A run of material

········

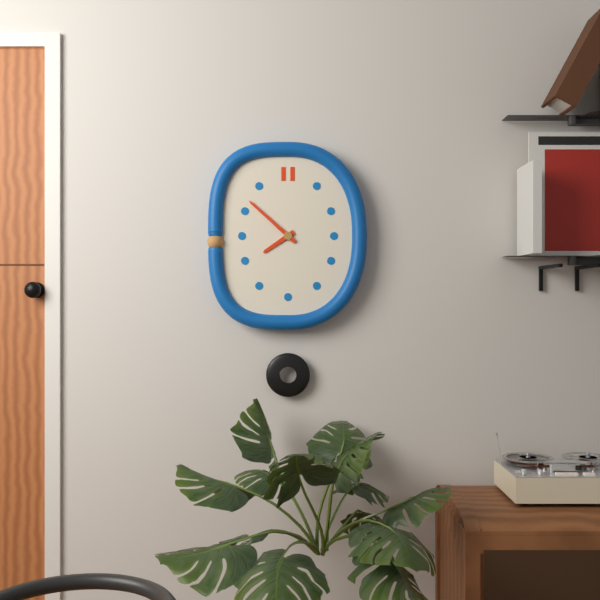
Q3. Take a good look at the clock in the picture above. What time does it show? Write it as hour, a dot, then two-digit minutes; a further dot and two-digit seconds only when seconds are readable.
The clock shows 7.52
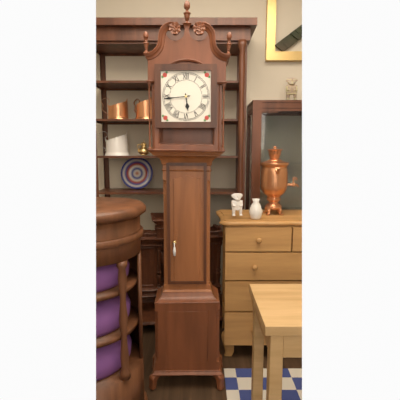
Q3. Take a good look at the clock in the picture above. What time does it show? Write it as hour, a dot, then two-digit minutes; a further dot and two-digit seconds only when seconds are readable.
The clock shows 5.44
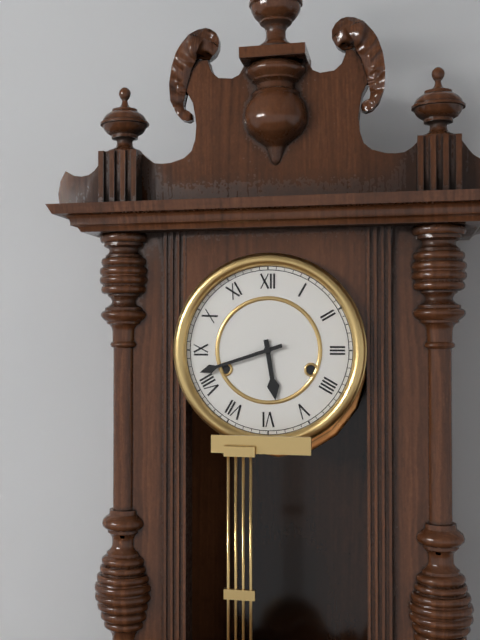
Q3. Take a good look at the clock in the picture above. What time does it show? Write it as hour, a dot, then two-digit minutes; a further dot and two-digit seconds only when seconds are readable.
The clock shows 5.42
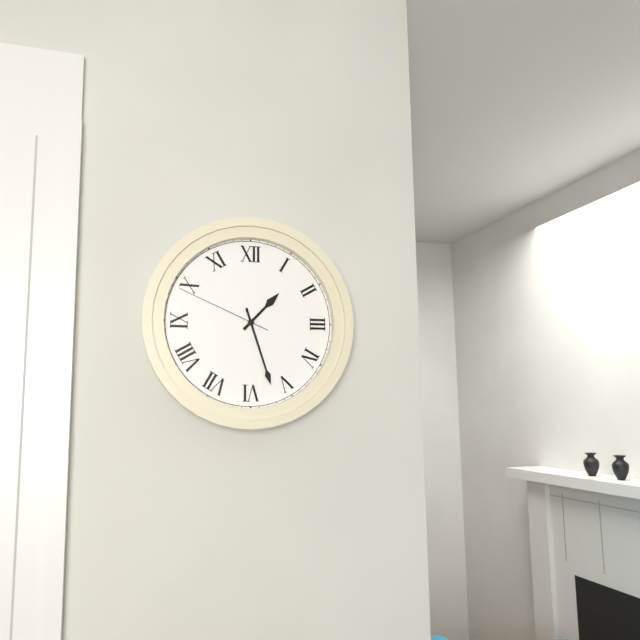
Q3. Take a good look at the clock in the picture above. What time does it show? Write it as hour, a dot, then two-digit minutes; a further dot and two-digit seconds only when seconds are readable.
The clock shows 1.27.49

········

What to work on >>
Reproduce the material word for word, from its very beginning down to and including the line that contains "The clock shows 7.52". Leave the pictures out of your answer.

Full output >>
Q3. Take a good look at the clock in the picture above. What time does it show? Write it as hour, a dot, then two-digit minutes; a further dot and two-digit seconds only when seconds are readable.
The clock shows 7.52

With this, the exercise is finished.